EXCERPT PROVIDED:
Therapy – No stigmas attached


There’s so much stigma attached to the concept of therapy that I shy away from talking about it, even though it’s done me the world of good.

Let’s say I’ve just come from therapy and I bump into someone I know, in my head I feel I should have no fear in telling them where I have been just like I wouldn’t think twice if I had come from the GP. However, the reality is very different. Worrying about the judgement from others would lead me to hide my therapy because people associated with it are often seen as weak or crazy.

I know I am not alone when I feel this way and unfortunately the result is that many people prefer not to pursue therapy or counseling despite feeling a significant amount of mental, physical or emotional distress.

I undertook Cognitive Behavioral Therapy (CBT) which taught me coping mechanisms for some of the worst effects of PTSD such as:

  • Derealisation – no doubt the problem that caused me the most grief, it was at the core of my anxiety, depression, panic attacks and suicidal thoughts. For anyone unfamiliar with Derealisation it can come in many forms but affected me by seeing objects change in shape, size and color and I was also seeing the world as two-dimensional and feeling disconnected from it. It still affects me and I don’t think there will be a time when I’ll live without it but knowing how to control what I see without becoming overwhelmed is the best outcome therapy could’ve given me.

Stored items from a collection
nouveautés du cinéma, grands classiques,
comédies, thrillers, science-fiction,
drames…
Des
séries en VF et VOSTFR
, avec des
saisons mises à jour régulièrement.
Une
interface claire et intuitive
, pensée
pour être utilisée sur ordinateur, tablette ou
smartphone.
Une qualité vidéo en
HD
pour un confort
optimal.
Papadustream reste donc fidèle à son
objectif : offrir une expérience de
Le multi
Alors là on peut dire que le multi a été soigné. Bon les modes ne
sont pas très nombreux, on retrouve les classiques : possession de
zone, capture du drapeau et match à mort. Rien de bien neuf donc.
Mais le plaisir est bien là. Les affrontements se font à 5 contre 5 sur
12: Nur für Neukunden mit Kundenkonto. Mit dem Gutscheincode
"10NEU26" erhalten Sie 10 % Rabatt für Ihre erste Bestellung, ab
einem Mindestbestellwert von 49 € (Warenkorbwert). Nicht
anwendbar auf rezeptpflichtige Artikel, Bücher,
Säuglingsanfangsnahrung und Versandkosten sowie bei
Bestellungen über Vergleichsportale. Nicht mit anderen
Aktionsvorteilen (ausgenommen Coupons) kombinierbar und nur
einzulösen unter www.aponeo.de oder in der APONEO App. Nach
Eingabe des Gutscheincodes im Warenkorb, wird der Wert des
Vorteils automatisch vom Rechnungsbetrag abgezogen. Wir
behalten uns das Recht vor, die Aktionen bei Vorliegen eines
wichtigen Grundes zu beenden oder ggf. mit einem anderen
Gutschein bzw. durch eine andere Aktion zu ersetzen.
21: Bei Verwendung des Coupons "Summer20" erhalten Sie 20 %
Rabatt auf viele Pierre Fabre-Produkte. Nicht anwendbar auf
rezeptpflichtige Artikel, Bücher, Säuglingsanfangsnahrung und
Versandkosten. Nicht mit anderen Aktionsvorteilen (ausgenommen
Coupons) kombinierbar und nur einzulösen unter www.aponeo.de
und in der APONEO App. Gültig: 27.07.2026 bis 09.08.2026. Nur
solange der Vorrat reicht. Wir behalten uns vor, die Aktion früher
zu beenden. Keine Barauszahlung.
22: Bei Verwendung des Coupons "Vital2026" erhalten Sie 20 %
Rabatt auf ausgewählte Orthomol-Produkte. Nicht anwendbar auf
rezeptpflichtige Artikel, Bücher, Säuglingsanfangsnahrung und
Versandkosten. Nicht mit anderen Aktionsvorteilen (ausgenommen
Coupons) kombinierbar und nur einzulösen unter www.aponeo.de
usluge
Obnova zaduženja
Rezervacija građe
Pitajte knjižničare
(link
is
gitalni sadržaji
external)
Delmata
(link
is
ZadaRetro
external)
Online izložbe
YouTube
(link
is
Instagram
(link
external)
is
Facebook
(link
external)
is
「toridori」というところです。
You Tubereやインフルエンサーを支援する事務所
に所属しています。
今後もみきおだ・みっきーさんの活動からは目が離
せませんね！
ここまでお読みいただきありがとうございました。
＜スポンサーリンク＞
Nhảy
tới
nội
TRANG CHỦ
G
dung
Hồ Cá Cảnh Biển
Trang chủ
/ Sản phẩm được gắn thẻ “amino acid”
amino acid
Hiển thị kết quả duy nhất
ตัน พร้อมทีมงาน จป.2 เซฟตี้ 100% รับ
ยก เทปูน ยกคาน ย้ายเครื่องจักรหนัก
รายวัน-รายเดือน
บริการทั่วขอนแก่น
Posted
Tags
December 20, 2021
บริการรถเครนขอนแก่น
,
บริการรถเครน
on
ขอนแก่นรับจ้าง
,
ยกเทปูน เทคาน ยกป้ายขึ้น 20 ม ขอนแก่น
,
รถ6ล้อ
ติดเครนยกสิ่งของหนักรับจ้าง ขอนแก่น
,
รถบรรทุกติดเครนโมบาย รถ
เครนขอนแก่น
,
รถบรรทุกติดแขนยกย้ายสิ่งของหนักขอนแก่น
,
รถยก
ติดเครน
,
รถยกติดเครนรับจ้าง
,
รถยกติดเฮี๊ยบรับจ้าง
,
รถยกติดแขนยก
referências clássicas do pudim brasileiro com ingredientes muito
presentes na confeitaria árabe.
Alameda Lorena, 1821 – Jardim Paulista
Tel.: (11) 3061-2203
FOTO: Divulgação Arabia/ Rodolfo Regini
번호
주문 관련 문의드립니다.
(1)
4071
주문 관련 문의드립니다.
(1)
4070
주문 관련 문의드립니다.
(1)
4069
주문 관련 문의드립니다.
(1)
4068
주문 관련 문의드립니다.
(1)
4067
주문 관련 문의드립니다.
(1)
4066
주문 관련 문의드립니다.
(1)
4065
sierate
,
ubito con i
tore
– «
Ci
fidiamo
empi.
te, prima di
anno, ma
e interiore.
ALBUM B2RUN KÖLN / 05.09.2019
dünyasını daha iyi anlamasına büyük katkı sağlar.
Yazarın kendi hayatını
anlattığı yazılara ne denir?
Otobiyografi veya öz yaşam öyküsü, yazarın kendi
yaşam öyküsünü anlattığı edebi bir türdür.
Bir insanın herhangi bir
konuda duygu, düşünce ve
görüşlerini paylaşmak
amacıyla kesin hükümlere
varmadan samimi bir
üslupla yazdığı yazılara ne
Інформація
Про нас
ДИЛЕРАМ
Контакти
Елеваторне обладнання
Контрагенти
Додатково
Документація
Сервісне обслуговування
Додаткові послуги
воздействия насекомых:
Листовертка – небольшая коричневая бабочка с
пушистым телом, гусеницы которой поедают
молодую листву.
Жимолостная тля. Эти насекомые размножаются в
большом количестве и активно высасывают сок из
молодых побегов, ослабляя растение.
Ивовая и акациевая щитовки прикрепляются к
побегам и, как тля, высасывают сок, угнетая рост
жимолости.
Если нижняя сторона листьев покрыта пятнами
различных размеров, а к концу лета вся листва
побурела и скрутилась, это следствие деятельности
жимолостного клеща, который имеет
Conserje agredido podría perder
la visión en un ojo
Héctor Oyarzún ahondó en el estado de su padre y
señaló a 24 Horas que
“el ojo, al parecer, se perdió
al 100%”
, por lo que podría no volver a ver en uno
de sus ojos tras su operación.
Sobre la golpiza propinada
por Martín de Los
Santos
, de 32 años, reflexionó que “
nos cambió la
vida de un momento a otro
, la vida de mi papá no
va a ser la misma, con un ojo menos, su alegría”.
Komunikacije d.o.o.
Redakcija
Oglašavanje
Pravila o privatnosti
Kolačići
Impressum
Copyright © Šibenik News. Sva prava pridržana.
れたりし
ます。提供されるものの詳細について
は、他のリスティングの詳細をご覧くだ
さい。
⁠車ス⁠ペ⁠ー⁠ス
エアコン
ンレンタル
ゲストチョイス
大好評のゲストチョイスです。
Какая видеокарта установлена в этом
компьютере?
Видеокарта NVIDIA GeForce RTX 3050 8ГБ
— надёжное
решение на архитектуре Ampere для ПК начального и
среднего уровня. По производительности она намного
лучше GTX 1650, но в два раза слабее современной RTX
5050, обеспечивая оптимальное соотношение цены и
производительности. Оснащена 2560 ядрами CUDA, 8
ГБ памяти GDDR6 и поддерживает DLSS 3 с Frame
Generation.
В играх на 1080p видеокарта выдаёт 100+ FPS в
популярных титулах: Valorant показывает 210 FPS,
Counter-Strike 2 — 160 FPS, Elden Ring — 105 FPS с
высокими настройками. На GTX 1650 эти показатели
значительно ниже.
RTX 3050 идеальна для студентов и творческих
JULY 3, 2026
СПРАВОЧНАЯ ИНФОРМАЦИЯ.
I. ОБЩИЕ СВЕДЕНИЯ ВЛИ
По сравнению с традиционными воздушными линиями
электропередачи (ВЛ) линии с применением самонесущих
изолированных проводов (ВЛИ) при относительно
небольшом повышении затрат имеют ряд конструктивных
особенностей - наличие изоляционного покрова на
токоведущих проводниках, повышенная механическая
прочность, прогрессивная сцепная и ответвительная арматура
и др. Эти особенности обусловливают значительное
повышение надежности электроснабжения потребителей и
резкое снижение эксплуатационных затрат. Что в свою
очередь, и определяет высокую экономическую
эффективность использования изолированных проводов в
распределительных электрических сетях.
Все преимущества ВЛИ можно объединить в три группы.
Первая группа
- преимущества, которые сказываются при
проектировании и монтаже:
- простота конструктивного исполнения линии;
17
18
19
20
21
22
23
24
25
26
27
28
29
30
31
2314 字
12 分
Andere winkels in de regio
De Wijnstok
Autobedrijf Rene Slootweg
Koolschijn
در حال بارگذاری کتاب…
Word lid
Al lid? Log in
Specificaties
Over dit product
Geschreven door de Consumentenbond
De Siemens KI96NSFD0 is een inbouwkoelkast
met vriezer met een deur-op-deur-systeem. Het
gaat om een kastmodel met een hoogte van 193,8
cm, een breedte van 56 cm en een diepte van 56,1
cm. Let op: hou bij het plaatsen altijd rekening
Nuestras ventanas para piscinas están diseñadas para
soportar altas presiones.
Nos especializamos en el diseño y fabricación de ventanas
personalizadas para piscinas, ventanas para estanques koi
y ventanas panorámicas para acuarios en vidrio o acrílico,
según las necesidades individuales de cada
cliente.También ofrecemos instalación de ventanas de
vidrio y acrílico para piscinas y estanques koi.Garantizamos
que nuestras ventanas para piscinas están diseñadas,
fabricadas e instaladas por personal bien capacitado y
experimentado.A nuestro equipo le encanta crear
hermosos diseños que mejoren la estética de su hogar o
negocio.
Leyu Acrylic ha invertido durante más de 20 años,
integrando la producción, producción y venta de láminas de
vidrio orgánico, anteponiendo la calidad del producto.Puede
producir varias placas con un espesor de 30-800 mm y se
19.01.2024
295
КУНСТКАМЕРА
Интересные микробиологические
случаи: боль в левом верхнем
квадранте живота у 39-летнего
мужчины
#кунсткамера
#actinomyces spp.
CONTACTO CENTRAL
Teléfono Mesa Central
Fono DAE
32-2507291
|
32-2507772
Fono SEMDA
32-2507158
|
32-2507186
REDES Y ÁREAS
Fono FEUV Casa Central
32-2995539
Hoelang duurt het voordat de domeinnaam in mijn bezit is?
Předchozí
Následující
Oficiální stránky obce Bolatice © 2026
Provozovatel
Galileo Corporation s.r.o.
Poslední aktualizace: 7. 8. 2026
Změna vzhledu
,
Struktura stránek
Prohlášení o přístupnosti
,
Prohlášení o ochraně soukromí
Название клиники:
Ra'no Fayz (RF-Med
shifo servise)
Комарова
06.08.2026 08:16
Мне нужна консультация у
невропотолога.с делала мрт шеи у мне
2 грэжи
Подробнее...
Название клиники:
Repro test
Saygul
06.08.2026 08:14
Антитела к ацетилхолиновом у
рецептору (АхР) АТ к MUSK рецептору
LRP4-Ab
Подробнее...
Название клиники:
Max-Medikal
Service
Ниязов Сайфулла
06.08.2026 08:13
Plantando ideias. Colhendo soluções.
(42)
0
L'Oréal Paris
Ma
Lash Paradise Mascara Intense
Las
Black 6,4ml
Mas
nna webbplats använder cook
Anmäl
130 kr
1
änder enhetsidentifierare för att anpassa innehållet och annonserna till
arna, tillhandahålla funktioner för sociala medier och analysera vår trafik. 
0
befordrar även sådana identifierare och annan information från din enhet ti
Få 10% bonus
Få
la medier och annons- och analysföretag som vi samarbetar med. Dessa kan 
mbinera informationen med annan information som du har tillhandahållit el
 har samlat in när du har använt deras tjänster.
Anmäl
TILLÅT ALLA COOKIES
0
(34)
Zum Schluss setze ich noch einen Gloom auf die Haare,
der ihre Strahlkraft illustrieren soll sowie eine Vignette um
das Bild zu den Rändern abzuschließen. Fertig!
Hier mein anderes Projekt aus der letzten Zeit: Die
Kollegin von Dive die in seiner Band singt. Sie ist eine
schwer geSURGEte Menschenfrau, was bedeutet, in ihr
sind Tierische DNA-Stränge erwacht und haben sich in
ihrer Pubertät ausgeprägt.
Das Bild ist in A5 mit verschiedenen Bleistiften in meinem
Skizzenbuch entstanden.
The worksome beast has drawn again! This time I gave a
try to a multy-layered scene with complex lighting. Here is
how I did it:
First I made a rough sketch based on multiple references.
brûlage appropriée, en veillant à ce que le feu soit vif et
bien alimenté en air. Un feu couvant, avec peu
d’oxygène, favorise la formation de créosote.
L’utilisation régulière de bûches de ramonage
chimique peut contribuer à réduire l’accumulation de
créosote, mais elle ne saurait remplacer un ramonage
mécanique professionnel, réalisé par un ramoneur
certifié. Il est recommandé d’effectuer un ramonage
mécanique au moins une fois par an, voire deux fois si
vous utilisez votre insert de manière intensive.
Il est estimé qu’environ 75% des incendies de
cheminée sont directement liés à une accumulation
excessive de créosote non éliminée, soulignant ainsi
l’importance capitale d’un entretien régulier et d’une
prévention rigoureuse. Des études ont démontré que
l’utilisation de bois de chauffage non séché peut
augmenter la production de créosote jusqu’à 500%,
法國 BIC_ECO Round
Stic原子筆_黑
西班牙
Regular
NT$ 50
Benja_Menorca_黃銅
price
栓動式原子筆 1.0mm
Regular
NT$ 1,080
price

WHAT YOU ARE ASKED TO DO:
Copy the stretch of the piece on therapy and stigma from "There’s so much" through "or emotional distress.", substituting "doctor" for "GP".

ANSWER TO THIS PROBLEM:
There’s so much stigma attached to the concept of therapy that I shy away from talking about it, even though it’s done me the world of good.

Let’s say I’ve just come from therapy and I bump into someone I know, in my head I feel I should have no fear in telling them where I have been just like I wouldn’t think twice if I had come from the doctor. However, the reality is very different. Worrying about the judgement from others would lead me to hide my therapy because people associated with it are often seen as weak or crazy.

I know I am not alone when I feel this way and unfortunately the result is that many people prefer not to pursue therapy or counseling despite feeling a significant amount of mental, physical or emotional distress.